Frédéric de Natal : Dans cette guerre, il y a certes le maréchal Murat et bien d’autres généraux, maréchaux illustres mais il y a aussi le maréchal Mikhaïl Koutouzov qui fut l’un des plus brillants officiers du Tsar. Est-il selon vous le véritable héros de cette campagne, quel a été son rôle et se souvient-on encore aujourd’hui de sa mémoire ?

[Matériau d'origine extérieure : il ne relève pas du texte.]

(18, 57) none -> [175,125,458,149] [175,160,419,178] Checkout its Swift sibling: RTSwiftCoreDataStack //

Gd G. de Russie : Oui, Mikhail Koutouzov est l'un des principaux héros nationaux de la Russie. Il comprenait profondément la mentalité de notre peuple, comprenait l'âme des soldats. Et son souvenir reste encore aujourd’hui très cher à tous les Russes. Bien que, bien sûr, nous n’oublions pas d’autres officiers tout aussi courageux et talentueux que lui comme les princes Barclay de Tolly ou Bagration, le comte Tormasov ou encore les généraux Raevsky, Tuchkov et bien d'autres. L'empereur Alexandre Ier n'était pas un grand commandant et il l'a reconnu lui-même. Mais son rôle dans la victoire reste aussi important. Il a correctement évalué le cours de la guerre et a placé à la tête de l'armée ceux qui ont assuré la victoire.

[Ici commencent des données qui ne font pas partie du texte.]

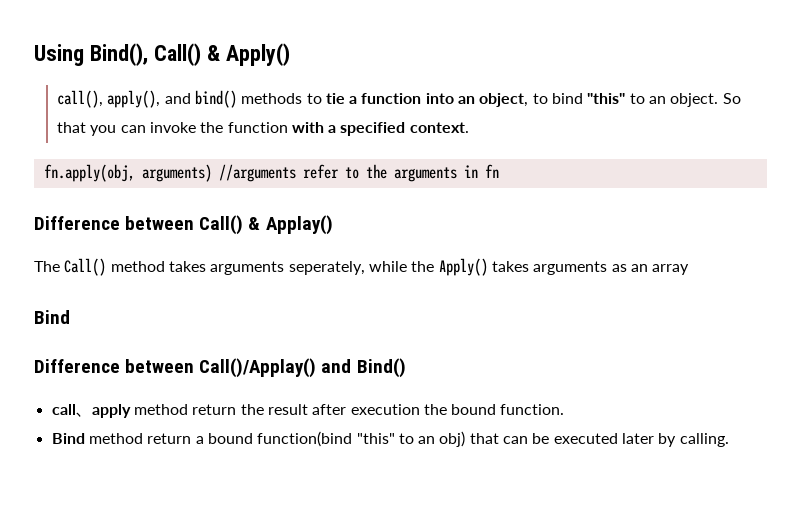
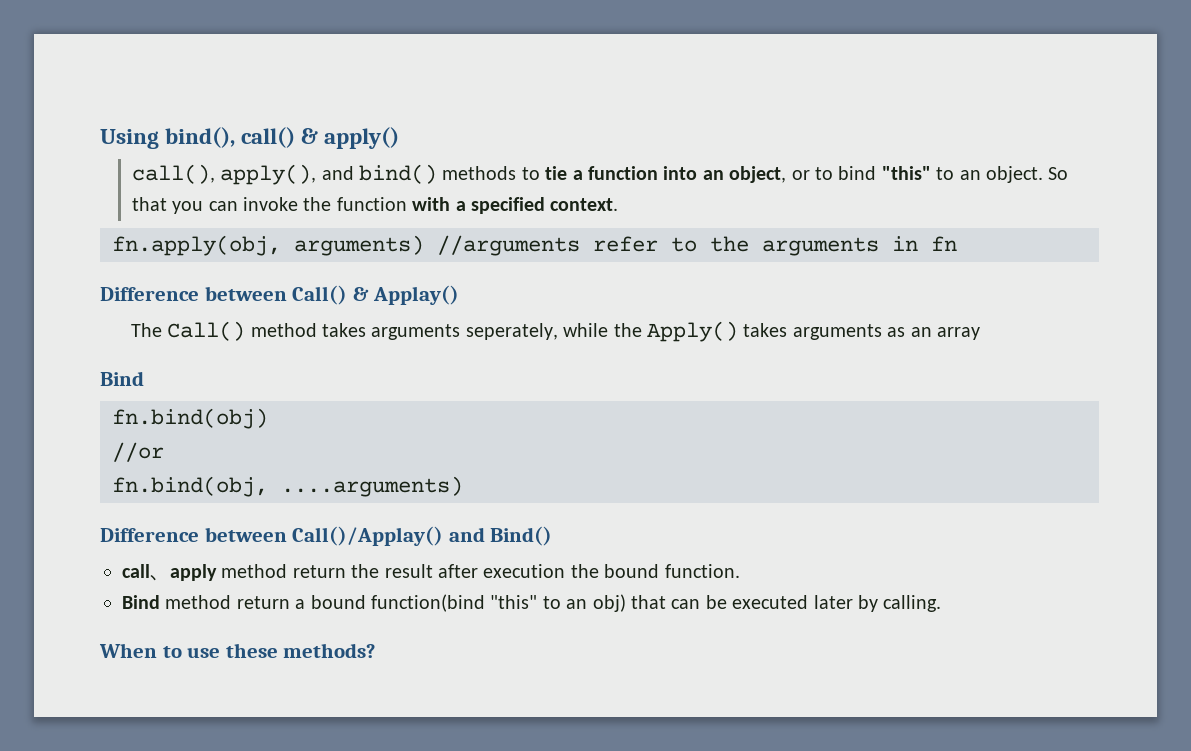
[89,43,290,66] Bind(), Call() & Apply() -> [165,127,400,149] bind(), call() & apply()
(529, 100) none -> [791,170,810,180] or
(70, 317) none -> [112,408,268,429] [112,442,164,462] [112,476,463,497] // fn.bind(obj) // //or // fn.bind(obj, ....arguments)
(729, 440) none -> [99,643,376,658] // When to use these methods?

Frédéric de Natal : Le mot « Bérézina » est devenu une expression de la langue française qui, malgré tout, va contribuer à renforcer la légende napoléonienne. Pouvez-vous nous expliquer en quelques mots ce qu’il a signifié pour la Grande armée ? D’ailleurs, quel fut le comportement de Murat durant cette retraite ?

P. J. Murat : La Bérézina est indiscutablement une victoire française. Le sacrifice du Général Eblé et de ses hommes pour permettre aux soldats de passer le fleuve est un des moments les plus héroïques de l’Histoire militaire française. Si elle reste dans l’inconscient collectif comme synonyme de catastrophe c’est précisément parce que cette victoire a été arrachée au prix d’immenses sacrifices. La retraite est un désastre parce qu’elle a été entamée dans la précipitation avec des soldats éparpillés sur de très grandes distances. Napoléon a enchainé les décisions hasardeuses et embarqué ses armées dans une tragédie pour finalement la quitter après le franchissement de la Bérézina, en laissant Murat et les soldats dans une situation impossible. Napoléon, ou plutôt Las Cases, reproche d’ailleurs à Murat dans le « Mémorial de Sainte Hélène » le désastre de la retraite de Russie. C’est évidemment un mensonge historique éhonté comme l’a démontré le professeur Jean Tulard. Si c’était Murat qui, avec Davout, avait pris en main la poursuite initiale des armées russes, toute cette tragédie aurait sans doute été évitée.